Catalase (CAT), peroxidase (POD), and superoxide dismutase (SOD) activities were measured according to the manufacturer’s instructions (Nanjing Mofan Biotechnology Co., Ltd., Nanjing, China). Briefly, 0.1 g of leaves from two-month-old plants was ground into fine powder. The powder was added to a 1 mL extract, and then, extracted for 3–5 min in an ice bath using a tissue crusher. The extracted solution was centrifuged at 8000× g for 10 min at 4 °C, and the supernatant was collected. The absorbance was measured at 405, 470, and 560 nm for CAT, POD, and SOD, respectively, using a SpectraMax 190 full-wavelength microplate reader (Molecular Devices, Sunnyvale, CA, USA) [73].

4.12. Measurement of Malondialdehyde Content

Malondialdehyde (MDA) concentration was measured using the thiobarbituric acid method, with minor modifications [74]. Leaves (0.2 g) from two-month-old plants were homogenized with 3 mL of 10% thiobarbituric acid at 4 °C. The supernatant was collected after centrifugation at 8000× g for 10 min at 4 °C. Equal volumes of the supernatant and 0.6% thiobarbituric acid were mixed. The obtained mixture was reacted in a boiling water bath for 20 min, and then, cooled down immediately. The cooled mixture was centrifuged at 4000 rpm for 10 min, and the supernatant was collected. The light absorbance (A) of the supernatant was measured at 450, 532, and 600 nm using an MD SpectraMax 190 full-wavelength microplate reader [75]. MDA content (nmol/g) = MDA concentration × volume of extracted liquid (mL)/fresh weight (g).

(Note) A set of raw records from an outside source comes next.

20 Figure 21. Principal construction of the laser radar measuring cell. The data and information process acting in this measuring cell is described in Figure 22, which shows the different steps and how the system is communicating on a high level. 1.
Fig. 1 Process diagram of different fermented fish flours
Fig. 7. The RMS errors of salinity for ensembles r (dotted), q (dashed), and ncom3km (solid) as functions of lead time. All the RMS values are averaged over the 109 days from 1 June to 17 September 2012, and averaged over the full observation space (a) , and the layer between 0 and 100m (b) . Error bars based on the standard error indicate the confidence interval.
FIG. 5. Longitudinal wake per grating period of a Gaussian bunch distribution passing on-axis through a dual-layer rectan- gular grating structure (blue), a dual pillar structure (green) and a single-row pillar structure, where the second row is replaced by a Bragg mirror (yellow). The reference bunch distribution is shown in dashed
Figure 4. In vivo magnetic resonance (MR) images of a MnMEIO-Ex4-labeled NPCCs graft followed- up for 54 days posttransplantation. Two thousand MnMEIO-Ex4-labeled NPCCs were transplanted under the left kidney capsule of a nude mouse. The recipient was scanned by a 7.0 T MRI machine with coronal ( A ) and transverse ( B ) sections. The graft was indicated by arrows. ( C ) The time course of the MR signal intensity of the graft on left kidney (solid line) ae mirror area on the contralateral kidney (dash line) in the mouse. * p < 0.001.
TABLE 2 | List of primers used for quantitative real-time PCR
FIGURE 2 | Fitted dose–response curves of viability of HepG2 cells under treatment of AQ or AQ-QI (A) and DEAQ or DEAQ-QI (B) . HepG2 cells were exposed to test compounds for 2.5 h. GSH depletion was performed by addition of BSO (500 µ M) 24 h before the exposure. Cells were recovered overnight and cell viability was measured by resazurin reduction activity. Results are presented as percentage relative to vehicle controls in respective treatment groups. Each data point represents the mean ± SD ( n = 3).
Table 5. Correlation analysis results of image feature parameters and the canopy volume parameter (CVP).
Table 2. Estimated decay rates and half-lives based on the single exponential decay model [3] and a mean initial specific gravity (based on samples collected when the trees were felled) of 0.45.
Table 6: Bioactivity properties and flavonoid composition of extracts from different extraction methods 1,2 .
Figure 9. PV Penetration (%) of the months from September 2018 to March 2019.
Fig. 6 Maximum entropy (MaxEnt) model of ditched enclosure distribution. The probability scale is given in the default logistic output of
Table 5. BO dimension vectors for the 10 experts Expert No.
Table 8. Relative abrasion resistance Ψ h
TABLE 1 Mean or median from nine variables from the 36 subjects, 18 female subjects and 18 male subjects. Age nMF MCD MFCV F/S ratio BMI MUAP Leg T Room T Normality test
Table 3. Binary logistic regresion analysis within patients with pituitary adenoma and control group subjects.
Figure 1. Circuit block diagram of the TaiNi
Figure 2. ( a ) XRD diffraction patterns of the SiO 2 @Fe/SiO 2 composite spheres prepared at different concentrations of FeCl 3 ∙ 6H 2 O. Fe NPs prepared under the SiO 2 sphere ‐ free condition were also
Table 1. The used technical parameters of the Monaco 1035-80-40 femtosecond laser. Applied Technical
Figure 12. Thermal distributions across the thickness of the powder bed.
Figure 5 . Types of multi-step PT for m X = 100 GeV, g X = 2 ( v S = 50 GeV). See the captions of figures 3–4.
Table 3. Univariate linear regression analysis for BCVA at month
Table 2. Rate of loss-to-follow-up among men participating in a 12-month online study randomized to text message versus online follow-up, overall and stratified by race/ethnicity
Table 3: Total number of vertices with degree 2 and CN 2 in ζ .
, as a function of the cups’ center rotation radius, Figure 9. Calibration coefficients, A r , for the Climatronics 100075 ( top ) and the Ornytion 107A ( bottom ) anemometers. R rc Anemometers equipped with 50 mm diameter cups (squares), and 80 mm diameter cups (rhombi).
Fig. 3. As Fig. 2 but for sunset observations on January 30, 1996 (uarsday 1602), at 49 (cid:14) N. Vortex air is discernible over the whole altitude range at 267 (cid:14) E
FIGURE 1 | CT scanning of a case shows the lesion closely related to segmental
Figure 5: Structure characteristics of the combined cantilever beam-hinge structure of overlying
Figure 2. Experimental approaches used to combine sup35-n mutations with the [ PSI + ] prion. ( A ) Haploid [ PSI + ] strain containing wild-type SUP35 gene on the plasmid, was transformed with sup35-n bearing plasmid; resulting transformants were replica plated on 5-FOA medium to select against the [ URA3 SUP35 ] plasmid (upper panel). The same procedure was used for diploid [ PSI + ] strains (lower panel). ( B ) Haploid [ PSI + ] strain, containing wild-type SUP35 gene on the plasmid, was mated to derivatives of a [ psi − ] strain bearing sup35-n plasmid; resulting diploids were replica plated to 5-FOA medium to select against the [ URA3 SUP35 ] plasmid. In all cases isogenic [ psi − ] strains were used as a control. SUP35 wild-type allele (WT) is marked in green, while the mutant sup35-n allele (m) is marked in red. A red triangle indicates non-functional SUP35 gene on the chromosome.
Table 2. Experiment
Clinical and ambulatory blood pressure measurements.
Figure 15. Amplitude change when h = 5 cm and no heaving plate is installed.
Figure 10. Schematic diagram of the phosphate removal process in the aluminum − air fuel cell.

4.13. Transcriptome Analysis

The 1st, 5th, and 10th leaf positions and the young stems samples used for genome-wide transcriptome sequencing in the WT and STO-OE plants were harvested, and then, quickly frozen in liquid nitrogen. A TRIzol reagent kit (Invitrogen, Carlsbad, CA, USA) was used to extract the total RNA from the samples, and an RNase-Free DNaseSet (Qiagen China, Shanghai, China) was used to purify the RNA. To detect the integrity of the RNA, we performed agarose gel electrophoresis, and a NanoDrop 2000 biological analyzer (Thermo Fisher Scientific Inc., Wilmington, DE, USA) was used to detect the concentration of RNA. High-quality RNA was used for subsequent sequencing. Transcriptome sequencing of the samples was performed by Nuohezhiyuan Technology Co., Ltd. (Beijing, China). Then, the FPKM of each gene was calculated based on the length of the gene and the read counts mapped to this gene. The DESeq R package was used for differential gene expression analysis [76]. Genes for which an adjusted p-value ≤ 0.05 was found by DESeq were assigned as differentially expressed. Information on gene annotation was acquired from the NCBI (http://www.ncbi.nlm.nih.gov/), JGI (http://jgi.doe.gov/), PopGenie (http://popgenie.org/), Tair (http://www.arabidopsis.org/), and KEGG (http://www.kegg.jp/) databases.

4.14. Statistical Analyses

SPSS software (IBM Corp., Armonk, NY, USA) was used to perform the statistical analyses, and the data are represented as the mean ± SD. The Student’s t-test and one-way ANOVA were used to determine variance among the mean values [77].